Assume
$D:(C^1, ||.||_{C^1}) \rightarrow (C, ||.||_{\infty}),$
$$D(f) = f',$$
is a mapping with
$$||f||_{C^1} := ||f||_{\infty} + ||f'||_{\infty},$$
$$||f||_{\infty} := sup_{x \in [a, b]} f(x).$$
I have to show that the mapping is continuous. We already proved that $C([a, b])$ and $C^1([a,b])$ are complete, therefore every Cauchy-sequence converges in both of these rooms.
My own approach looks like this:
Assume $(f_n) \in C^1([a, b])$ is a Cauchy-sequence. Since $C^1([a, b])$ is complete, $(f_n)$ converges (pointwise or uniform, I guess it doesn't matter yet), such that
$\lim_{n\to \infty} (f_n) = f$
for a certain $f \in C^1([a, b]).$ Interestingly enough, this already looks exactly like the premise I would normally use for proving continuity. Following the definition of the mapping, I have to show that
$\lim_{n\to \infty} (f'_n) = f'.$
Remembering our theorems, the conclusion would follow directly when I could assure the following statements:
- $(f_n)$ is continuous and differentiable (true since $(f_n) \in C^1[(a, b)]),$
- $(f_n)$ converges pointwise or uniformly (true since $(f_n)$ is a Cauchy-sequence),
- $(f'_n)$ converges uniformly.
Since $C([a, b])$ is complete, $(f'_n) \in C([a, b])$ is a Cauchy-sequence, and therefore it converges at least pointwise - but what gives me the uniform convergence here?
You should have a look of the various definitions of convergence again. Convergence in the $||.||_\infty $ norm is uniform convergence, and it does matter, because only uniform convergence allows you to conclude that the limit of a sequence of continuous functions is continuous.
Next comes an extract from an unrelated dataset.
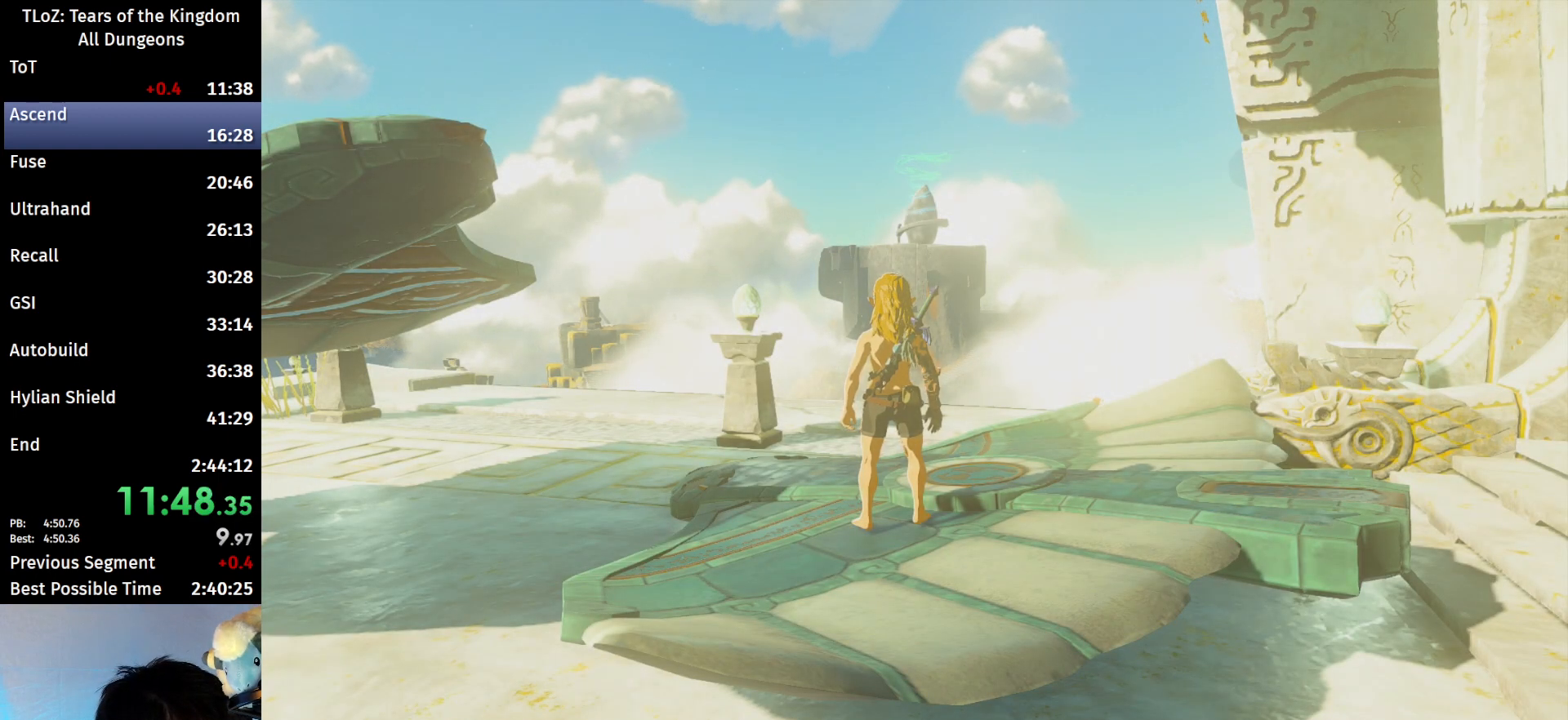
{"buttons": ["B"], "left_stick": "center", "right_stick": "down-right", "events": [[100, "B", "up"], [167, "B", "down"], [233, "B", "up"], [300, "B", "down"], [400, "B", "up"], [467, "B", "down"]]}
Having said that it's in fact almost trivial resp a tautological statement that convergence in $C^1$ implies that differentiation is a continuous map $C^1 \rightarrow C^0$ when these spaces are equipped with the norms you've written down, since this then just states that $f_n^\prime$ (and $f_n$) converge uniformly, which means that the respecitve limit is continous. The only possible pitfall is the question of whether the limit $g$ of the sequence $f_n^\prime$ is, in fact, the derivative of the limit $f$ of $f_n$. This I leave as an exercise to you.